Towards the end of this week I was a very busy boy.  I found out that friends from the homeland, Ken, Stacey, and Lynne, were in Paris for a couple of days so I obviously had to see them.  Unfortunately we spent to long walking around Paris and eating to see the Sainte-Chapelle, but they told me that they visited the next day, which made me happy.  (I think the Sainte-Chapelle is probably the number 1 best symbol of the French monarchy in Paris and is one of the monuments and “must visit” sites that isn’t visited, so it’s where I always take visitors when they’re in Paris.)  
That same day I had a chance to visit with one of the assistants from Chalons when he was in Paris for a day after his vacation travels throughout Europe.  As luck would have it, he was walking through my favorite museum, the Carnavalet, so I got a chance to see him and my favorite museum at the same time.  

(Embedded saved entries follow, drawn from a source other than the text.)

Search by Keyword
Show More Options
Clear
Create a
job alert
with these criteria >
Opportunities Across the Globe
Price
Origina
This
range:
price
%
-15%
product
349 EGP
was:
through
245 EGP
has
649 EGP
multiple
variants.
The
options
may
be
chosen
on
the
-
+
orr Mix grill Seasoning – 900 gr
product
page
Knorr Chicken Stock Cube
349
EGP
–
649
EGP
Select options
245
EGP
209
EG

On my way to the Carnavelet, however, I saw something on display that was so good I had to stop and work to take a decent photo.  As a part of my new special series to be incorporated in this blog called “Frenchies being French” I present the following photo depicting perfectly acceptable dress for men in Paris.  Nobody except me gave them two looks, and the entire Frenchness part of the deal is clinched with the iconic Longchamps shopping bag.  Apparently somebody had been shopping in his leopard print shoes and red shoe laces (which matched his red socks).  

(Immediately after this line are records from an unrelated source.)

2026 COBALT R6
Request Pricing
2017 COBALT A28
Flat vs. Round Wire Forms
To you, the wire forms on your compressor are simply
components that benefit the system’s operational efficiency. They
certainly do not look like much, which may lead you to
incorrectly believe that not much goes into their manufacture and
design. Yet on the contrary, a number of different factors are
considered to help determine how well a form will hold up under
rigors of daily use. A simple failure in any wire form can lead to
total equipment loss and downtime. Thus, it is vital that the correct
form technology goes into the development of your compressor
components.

I ended my week, like many other Americans, with Halloween, a holiday that really doesn’t exist in France.  Some people know what it is, I saw one shop decorated for the holiday, but in general it’s uncelebrated… unless you are American.  Or a wannabe American.  I had plans to go to the Moose, Paris’ Canadian bar (which happens to be owned by two Americans) with friends for their annual Halloween fête, but since I was running behind schedule (big surprise there…) I happened to be at home when the trick or treaters came by!  Apparently a group of 6 or 8 French kids decided to have Halloween in the apartment building and they went floor by floor, apartment by apartment, tricking and treating.  Unlike English speakers who greet the other person with a boisterous TRICK OR TREAT, these ghouls and goblins took care of things the French way: politely and understated.  The doorbell rang, the door was opened, and a chorus of prepubescent voices said their polite Bonsoir, Madames.  Then one very politely said, “Excusez nous madame, est-ce que vous aves des bonbons?”  (Roughly translated they said Excuse us, madame, would you happen to have any candy?)  Imagine if American kids were that polite.  And then, when they had their candy, they actually stopped and said, “Thank you very much, madame, it was very kind of you.”  I was standing at the far end of the hallway just looking on and I’m pretty sure my jaw dropped to the floor. 



This family went all out for Halloween.